_TASK DESCRIPTION_:
Only the lines from the line containing "Download PDF" through the final line of the entries should be printed, exactly as given, with the pictures left out.

_EXERCISE DATA_:

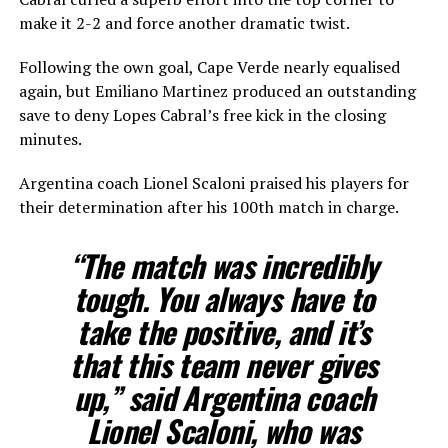
make it 2-2 and force another dramatic twist.
Following the own goal, Cape Verde nearly equalised
again, but Emiliano Martinez produced an outstanding
save to deny Lopes Cabral’s free kick in the closing
minutes.
Argentina coach Lionel Scaloni praised his players for
their determination after his 100th match in charge.
“The match was incredibly
tough. You always have to
take the ​positive, and it’s
that this team never gives
up,” said Argentina coach
Lionel Scaloni, who was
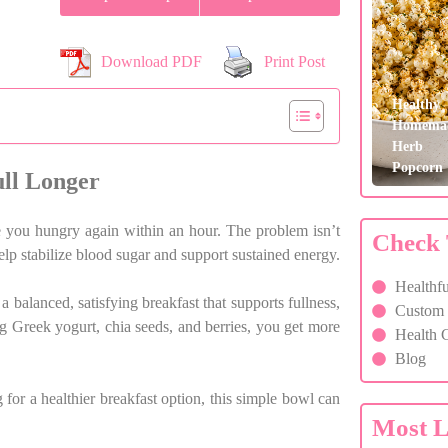
Download PDF
Print Post
Healthy
Homema
Herb
Popcorn
ll Longer
ve you hungry again within an hour. The problem isn’t
Check 
help stabilize blood sugar and support sustained energy.
Healthfu
 balanced, satisfying breakfast that supports fullness,
Custom F
g Greek yogurt, chia seeds, and berries, you get more
Health C
Blog
or a healthier breakfast option, this simple bowl can
Most L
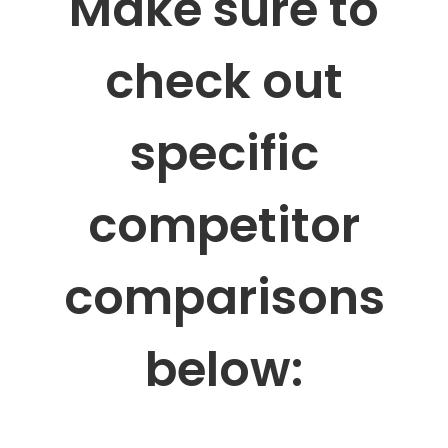
Make sure to
check out
specific
competitor
comparisons
below:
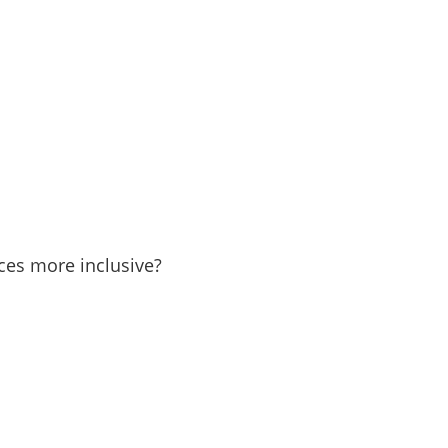
in
ces more inclusive?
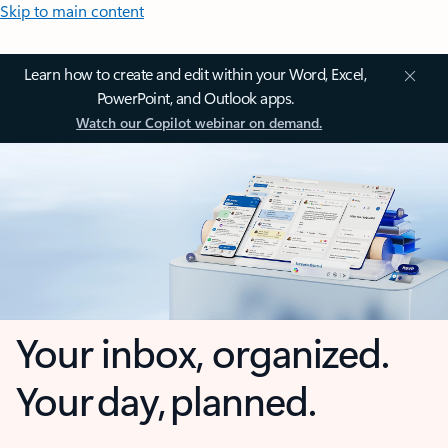
Skip to main content
Learn how to create and edit within your Word, Excel,
PowerPoint, and Outlook apps.
Watch our Copilot webinar on demand.
Your inbox, organized.
Your day, planned.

_RESULT_:
Download PDF
Print Post
Healthy
Homema
Herb
Popcorn
ll Longer
ve you hungry again within an hour. The problem isn’t
Check 
help stabilize blood sugar and support sustained energy.
Healthfu
 balanced, satisfying breakfast that supports fullness,
Custom F
g Greek yogurt, chia seeds, and berries, you get more
Health C
Blog
or a healthier breakfast option, this simple bowl can
Most L
Make sure to
check out
specific
competitor
comparisons
below:
in
ces more inclusive?
Skip to main content
Learn how to create and edit within your Word, Excel,
PowerPoint, and Outlook apps.
Watch our Copilot webinar on demand.
Your inbox, organized.
Your day, planned.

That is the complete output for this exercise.